Il Colle e i partiti

CHE ABBIA perso la pazienza è un dato di fatto. Che sia preoccupato e che i toni siano durissimi anche. Ma sbaglierebbe chi immaginasse un improvviso cambio d’umore. No, Giorgio Napolitano prosegue un lavoro iniziato da anni. Lo fa con durezza e, ci sembra di capire, anche con un certo qual senso di sfinimento. Nel […]

CHE ABBIA perso la pazienza è un dato di fatto. Che sia preoccupato e che i toni siano durissimi anche. Ma sbaglierebbe chi immaginasse un improvviso cambio d’umore. No, Giorgio Napolitano prosegue un lavoro iniziato da anni. Lo fa con durezza e, ci sembra di capire, anche con un certo qual senso di sfinimento.

Nel mirino del Colle ci sono loro, i partiti, che non fanno politica dando così spazio all’antipolitica. Invita tutte le forze politiche a una selezione della classe dirigente (chiarissimo il riferimento ai giovani) e ribadisce quanto più gli sta a cuore. Come in quel 22 aprile 2013 quando, a Montecitorio, pronuncia il discorso di insediamento per il secondo mandato.

SI COMMUOVE, prende tantissimi battimani (solo gli inutili grillini non partecipano alla ‘festa’ limitandosi ad alzarsi in piedi), ma non fa sconti. E scandisce: «Il vostro applauso non induca a nessuna indulgenza». Ancora: «Troppe le omissioni, i guasti e le responsabilità tra le forze politiche». Per non parlare delle convenienze, tatticismi e strumentalismi che condannano «alla sterilità e a esiti minimalistici i confronti tra le forze politiche e i dibattiti in Parlamento». Partiti dunque sul banco degli imputati anche per una colpa suprema: la mancata riforma della legge elettorale che, dice il presidente al Parlamento, «ha prodotto una gara accanita per la conquista, sul filo del rasoio, di quell’abnorme premio, il cui vincitore ha finito per non riuscire a governare». Anche in quella solenne occasione, Napolitano critica il Movimento 5 Stelle, pur se con toni meno preoccupati, evidenziando l’utilità di una «feconda, anche se aspra, dialettica democratica e non quella, avventurosa e deviante, della contrapposizione tra piazza e Parlamento».

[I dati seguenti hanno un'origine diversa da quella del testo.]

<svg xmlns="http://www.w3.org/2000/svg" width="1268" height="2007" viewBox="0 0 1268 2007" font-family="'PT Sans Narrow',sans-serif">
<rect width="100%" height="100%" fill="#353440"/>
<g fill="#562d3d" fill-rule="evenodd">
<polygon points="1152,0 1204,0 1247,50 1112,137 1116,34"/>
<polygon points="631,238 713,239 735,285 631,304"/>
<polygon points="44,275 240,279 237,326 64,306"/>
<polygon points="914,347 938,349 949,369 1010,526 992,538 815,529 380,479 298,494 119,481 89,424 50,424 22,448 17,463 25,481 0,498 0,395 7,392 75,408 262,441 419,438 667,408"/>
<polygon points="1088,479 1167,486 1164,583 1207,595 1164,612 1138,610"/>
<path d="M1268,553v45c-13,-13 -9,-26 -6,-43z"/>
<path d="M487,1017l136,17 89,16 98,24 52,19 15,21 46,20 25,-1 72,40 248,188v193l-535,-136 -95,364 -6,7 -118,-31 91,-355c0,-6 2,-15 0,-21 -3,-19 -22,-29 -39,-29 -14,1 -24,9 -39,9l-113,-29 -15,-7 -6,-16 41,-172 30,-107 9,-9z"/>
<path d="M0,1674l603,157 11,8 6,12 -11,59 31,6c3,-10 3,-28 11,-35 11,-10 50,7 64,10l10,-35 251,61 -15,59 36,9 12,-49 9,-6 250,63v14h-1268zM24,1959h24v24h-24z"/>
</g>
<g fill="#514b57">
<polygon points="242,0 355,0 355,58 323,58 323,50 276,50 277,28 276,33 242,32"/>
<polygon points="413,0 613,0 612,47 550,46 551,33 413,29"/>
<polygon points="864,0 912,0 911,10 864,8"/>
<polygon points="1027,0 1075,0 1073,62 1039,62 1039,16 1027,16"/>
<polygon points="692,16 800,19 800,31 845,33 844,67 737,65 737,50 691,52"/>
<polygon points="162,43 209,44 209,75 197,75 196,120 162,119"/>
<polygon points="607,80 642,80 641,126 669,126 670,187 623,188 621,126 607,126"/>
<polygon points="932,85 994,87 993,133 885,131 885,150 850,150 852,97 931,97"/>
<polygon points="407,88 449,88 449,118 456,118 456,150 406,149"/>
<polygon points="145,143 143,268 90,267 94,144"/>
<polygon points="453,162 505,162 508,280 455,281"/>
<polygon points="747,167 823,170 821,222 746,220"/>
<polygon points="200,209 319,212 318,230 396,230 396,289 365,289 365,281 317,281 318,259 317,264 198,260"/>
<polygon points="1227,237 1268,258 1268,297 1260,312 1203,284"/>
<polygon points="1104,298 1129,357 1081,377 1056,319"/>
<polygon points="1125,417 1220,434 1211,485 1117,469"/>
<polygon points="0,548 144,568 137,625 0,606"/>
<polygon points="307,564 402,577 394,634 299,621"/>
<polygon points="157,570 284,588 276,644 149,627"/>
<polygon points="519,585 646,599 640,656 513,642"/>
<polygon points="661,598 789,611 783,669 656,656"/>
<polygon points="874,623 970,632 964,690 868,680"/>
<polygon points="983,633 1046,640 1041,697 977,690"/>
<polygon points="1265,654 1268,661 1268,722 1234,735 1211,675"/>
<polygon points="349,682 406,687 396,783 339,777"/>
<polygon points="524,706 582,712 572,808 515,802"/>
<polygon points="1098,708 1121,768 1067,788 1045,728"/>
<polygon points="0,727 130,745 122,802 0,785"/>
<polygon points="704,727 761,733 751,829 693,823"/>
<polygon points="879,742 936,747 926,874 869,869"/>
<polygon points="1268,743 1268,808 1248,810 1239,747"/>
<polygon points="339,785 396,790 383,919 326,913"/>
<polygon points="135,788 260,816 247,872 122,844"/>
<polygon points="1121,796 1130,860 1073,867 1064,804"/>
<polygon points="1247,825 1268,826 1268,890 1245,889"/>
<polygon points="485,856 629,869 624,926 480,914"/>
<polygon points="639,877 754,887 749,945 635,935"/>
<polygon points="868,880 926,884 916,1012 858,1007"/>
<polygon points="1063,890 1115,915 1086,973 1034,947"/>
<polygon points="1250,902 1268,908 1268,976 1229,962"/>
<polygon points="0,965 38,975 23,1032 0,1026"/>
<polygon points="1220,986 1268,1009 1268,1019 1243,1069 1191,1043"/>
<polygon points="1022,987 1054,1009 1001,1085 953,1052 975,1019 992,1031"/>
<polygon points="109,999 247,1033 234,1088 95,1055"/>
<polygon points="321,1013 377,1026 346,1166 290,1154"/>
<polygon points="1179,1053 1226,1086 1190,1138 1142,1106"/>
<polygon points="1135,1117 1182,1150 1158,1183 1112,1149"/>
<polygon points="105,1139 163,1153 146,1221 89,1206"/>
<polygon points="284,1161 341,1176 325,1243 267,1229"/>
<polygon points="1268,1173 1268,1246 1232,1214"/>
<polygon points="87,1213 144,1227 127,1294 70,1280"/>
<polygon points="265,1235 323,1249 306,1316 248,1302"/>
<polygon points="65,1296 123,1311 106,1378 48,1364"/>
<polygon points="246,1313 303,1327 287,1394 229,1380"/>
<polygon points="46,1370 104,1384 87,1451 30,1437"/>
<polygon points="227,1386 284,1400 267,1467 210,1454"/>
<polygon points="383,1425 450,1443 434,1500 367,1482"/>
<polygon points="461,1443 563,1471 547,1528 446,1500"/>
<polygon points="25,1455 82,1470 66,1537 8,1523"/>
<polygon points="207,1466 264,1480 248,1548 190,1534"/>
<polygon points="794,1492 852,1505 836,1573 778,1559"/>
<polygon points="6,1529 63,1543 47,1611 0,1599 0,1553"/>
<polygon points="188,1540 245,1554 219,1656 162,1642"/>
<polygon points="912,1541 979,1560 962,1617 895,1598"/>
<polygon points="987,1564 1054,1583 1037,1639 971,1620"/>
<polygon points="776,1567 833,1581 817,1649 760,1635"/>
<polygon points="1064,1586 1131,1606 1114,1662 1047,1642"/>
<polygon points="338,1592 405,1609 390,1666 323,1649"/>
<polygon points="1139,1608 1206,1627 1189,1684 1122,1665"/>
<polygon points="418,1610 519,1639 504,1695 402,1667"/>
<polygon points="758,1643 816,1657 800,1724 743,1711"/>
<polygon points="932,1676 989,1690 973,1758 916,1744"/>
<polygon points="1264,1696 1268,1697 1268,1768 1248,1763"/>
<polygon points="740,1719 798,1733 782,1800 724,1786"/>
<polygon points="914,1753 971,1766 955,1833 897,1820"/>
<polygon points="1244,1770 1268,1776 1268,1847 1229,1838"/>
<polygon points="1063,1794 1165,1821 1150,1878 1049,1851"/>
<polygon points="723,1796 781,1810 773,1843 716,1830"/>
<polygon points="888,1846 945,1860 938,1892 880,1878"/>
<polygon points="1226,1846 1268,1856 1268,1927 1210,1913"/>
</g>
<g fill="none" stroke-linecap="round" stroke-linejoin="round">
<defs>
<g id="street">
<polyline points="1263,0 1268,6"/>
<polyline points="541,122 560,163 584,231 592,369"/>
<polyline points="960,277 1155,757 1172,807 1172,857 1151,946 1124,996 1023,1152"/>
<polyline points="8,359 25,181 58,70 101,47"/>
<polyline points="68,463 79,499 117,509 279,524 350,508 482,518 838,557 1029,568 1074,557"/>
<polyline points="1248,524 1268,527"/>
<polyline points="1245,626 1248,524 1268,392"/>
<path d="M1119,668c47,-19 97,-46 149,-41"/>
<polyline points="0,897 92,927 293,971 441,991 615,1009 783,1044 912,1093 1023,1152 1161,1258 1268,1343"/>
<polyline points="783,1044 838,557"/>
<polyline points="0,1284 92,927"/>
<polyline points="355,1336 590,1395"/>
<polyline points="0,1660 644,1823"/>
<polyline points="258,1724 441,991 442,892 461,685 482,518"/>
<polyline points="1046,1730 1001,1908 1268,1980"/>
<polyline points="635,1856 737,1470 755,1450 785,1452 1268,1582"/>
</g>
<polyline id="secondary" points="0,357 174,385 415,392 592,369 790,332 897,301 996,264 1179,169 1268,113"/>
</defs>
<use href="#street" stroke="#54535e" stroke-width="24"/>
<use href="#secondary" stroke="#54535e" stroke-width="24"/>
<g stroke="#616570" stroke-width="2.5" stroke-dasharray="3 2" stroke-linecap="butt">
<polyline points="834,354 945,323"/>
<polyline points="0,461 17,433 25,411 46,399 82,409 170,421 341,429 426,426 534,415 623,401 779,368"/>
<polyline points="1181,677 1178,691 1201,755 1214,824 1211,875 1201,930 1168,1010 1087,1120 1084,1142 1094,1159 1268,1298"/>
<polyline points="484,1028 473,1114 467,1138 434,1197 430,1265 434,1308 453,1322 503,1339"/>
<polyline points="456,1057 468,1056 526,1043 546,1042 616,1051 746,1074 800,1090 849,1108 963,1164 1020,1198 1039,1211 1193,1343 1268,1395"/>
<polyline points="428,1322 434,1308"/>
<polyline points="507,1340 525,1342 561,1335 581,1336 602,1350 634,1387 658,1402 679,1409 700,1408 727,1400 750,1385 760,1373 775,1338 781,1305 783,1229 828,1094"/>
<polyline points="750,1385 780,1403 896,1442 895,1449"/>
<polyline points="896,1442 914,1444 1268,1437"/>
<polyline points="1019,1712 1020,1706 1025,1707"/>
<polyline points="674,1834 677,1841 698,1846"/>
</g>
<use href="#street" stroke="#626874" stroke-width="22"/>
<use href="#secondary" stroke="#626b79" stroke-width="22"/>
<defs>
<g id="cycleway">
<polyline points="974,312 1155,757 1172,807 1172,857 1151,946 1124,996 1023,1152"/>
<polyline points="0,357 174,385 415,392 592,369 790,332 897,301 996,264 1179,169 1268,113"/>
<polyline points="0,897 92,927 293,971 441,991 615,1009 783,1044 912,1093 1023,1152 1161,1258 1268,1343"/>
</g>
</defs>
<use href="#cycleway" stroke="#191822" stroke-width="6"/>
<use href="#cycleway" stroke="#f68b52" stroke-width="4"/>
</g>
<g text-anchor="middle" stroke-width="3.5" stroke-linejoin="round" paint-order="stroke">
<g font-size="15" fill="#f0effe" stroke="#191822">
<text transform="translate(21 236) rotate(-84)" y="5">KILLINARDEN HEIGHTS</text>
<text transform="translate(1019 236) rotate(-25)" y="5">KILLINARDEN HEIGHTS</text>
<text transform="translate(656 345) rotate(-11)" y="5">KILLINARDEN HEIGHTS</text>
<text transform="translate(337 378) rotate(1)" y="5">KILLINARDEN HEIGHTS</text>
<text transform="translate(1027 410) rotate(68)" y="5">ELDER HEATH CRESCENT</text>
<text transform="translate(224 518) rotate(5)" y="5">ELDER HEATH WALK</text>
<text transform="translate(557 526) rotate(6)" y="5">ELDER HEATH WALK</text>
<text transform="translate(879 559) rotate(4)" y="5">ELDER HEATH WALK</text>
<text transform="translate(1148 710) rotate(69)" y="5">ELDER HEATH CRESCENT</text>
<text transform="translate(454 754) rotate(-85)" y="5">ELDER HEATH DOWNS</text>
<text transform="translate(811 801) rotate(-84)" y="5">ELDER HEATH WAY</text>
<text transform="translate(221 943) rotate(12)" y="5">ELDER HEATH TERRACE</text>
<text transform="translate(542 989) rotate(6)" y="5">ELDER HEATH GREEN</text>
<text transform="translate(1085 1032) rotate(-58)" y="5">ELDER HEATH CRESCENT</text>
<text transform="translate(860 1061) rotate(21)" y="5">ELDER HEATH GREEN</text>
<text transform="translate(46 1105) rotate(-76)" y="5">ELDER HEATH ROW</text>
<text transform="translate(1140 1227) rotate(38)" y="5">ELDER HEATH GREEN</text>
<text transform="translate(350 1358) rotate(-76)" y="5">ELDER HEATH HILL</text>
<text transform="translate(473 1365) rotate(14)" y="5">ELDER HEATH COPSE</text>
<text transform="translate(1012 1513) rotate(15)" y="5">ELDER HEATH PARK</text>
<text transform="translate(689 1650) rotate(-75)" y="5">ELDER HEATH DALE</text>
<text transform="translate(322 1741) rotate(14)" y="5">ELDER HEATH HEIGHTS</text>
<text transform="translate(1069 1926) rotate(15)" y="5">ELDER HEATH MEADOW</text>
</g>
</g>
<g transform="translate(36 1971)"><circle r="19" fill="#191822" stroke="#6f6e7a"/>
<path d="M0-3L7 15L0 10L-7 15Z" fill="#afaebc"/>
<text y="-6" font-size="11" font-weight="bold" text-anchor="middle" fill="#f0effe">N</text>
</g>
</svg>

GLI ESEMPI di questa continua e costante critica al sistema dei partiti potrebbero essere molti di più. Agli inizi di questo dicembre chiarisce come su eventuali dimissioni lui e solo lui può decidere. Oppure, a settembre, quando esterna l’irritazione per le continue fumate nere a proposito dell’elezione dei giudici della Corte costituzionale («gravi interrogativi»). Né va dimenticato quel 13 luglio del 2013, due mesi dopo l’elezione al secondo mandato. Alla Conferenza dei prefetti è esplicito: per superare crisi economica e per fare le riforme sono inammissibili «meschini e convulsi calcoli di convenienza di qualsiasi specie» dei partiti.

MA LA POLEMICA contro i partiti ha punte non prive di spessore anche negli anni del primo mandato. Due puntate decisive caratterizzano il panorama politico del 2012. In una lettera a Gianfranco Fini e Renato Schifani, rispettivamente presidenti di Camera e Senato, datata 9 luglio, chiede un rapido accordo sempre sulla benedetta legge elettorale, sottolineando come solo e solamente il Colle abbia la facoltà di decidere su eventuali elezioni anticipate, coi partiti colpevoli della mancata intesa. Passa poco tempo ed ecco che, il 29 luglio, riceve Mario Monti: «Abbiamo constatato, come, a distanza di oltre 20 giorni, lo sforzo sollecitato con lettera del 9 luglio non abbia prodotto i risultati attesi».

Della serie: proprio non volete capire. Specie se consideriamo il fatto che il Capo dello Stato ha una storia politica precisa. Tutta, ma proprio tutta, dentro i partiti e per il sistema dei partiti. Con un faro. L’articolo 49 della Costituzione: «Tutti i cittadini hanno diritto di associarsi liberamente in partiti per concorrere con metodo democratico a determinare la politica nazionale».